Segment Start: EXTRACTED DATA

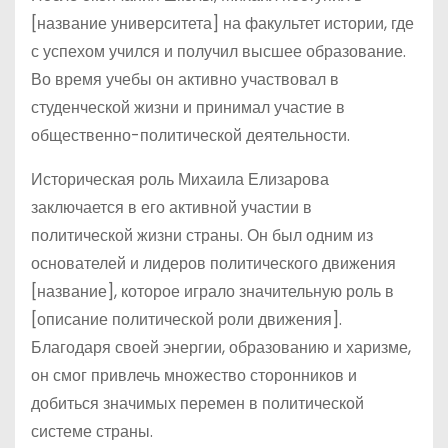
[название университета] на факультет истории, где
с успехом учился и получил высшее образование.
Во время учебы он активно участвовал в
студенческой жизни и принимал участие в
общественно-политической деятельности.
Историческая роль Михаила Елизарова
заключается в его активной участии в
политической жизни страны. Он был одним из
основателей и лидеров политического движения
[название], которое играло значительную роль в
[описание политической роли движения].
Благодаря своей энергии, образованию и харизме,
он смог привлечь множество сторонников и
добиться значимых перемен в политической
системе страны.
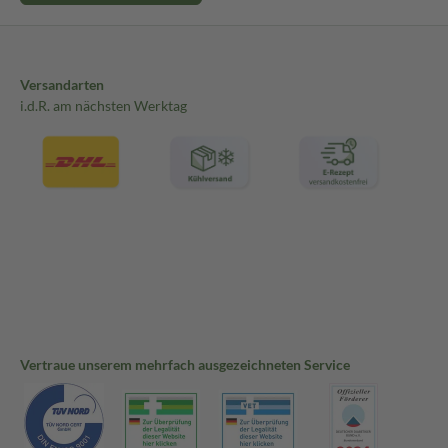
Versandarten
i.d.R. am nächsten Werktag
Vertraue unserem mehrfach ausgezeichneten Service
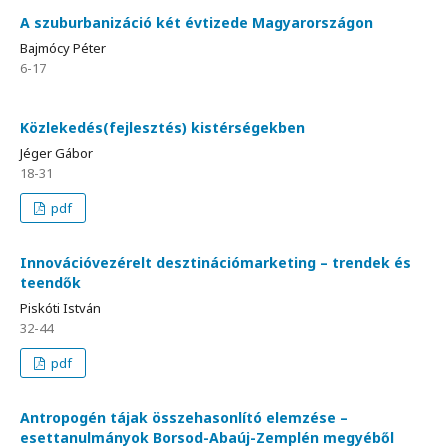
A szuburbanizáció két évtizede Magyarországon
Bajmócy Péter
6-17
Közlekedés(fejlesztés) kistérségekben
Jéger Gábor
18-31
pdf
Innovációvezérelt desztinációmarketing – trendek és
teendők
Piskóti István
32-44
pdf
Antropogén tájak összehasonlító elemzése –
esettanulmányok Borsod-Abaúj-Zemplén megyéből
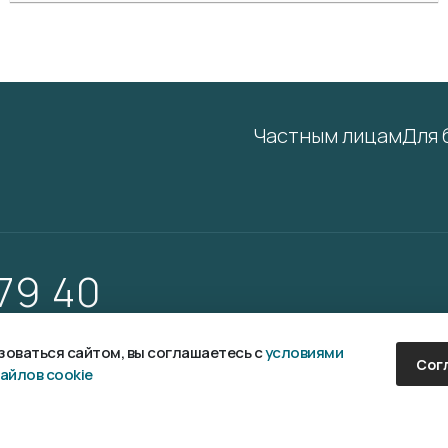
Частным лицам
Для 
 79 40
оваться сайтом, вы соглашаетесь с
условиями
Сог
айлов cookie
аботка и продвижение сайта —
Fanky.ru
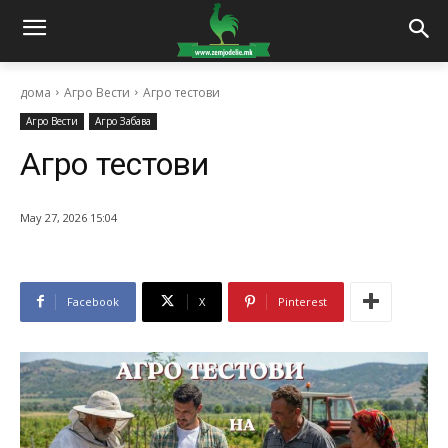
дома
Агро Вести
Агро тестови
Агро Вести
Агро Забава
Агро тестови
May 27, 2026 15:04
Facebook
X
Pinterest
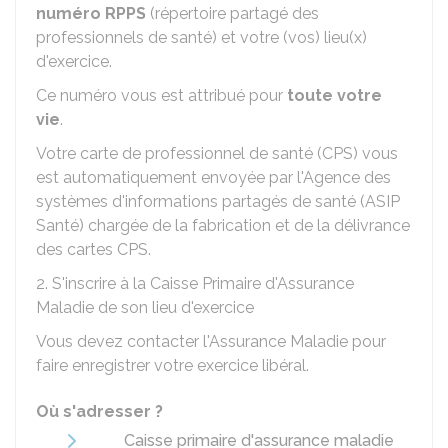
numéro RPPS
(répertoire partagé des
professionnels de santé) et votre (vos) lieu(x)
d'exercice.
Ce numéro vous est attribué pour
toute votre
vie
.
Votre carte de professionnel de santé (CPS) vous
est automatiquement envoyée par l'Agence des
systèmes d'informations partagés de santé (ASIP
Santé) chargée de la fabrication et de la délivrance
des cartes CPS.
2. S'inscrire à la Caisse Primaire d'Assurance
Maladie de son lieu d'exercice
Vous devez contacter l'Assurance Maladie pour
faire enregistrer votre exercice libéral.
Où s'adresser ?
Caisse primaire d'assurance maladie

Segment End: EXTRACTED DATA
Segment Start: EXTRACTED DATA

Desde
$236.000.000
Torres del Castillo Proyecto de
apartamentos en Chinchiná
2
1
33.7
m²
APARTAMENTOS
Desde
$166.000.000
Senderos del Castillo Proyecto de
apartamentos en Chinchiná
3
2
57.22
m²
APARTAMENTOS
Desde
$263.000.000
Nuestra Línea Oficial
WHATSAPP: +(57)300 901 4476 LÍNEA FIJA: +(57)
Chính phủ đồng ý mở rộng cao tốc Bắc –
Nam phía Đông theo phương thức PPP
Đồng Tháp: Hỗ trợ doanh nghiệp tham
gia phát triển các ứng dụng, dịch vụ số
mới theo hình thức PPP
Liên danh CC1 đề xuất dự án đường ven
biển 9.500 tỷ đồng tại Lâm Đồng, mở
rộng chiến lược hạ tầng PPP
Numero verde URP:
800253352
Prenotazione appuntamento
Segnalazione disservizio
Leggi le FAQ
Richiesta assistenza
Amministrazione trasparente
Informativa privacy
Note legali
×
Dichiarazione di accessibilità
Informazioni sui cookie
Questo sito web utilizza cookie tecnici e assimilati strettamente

Segment End: EXTRACTED DATA

Reproduce verbatim the lines of the material that begin with the line containing "A szuburbanizáció két évtizede Magyarországon" and end with the line containing "esettanulmányok Borsod-Abaúj-Zemplén megyéből", including both of those lines.

▶ EXERCISE OUTPUT:
A szuburbanizáció két évtizede Magyarországon
Bajmócy Péter
6-17
Közlekedés(fejlesztés) kistérségekben
Jéger Gábor
18-31
pdf
Innovációvezérelt desztinációmarketing – trendek és
teendők
Piskóti István
32-44
pdf
Antropogén tájak összehasonlító elemzése –
esettanulmányok Borsod-Abaúj-Zemplén megyéből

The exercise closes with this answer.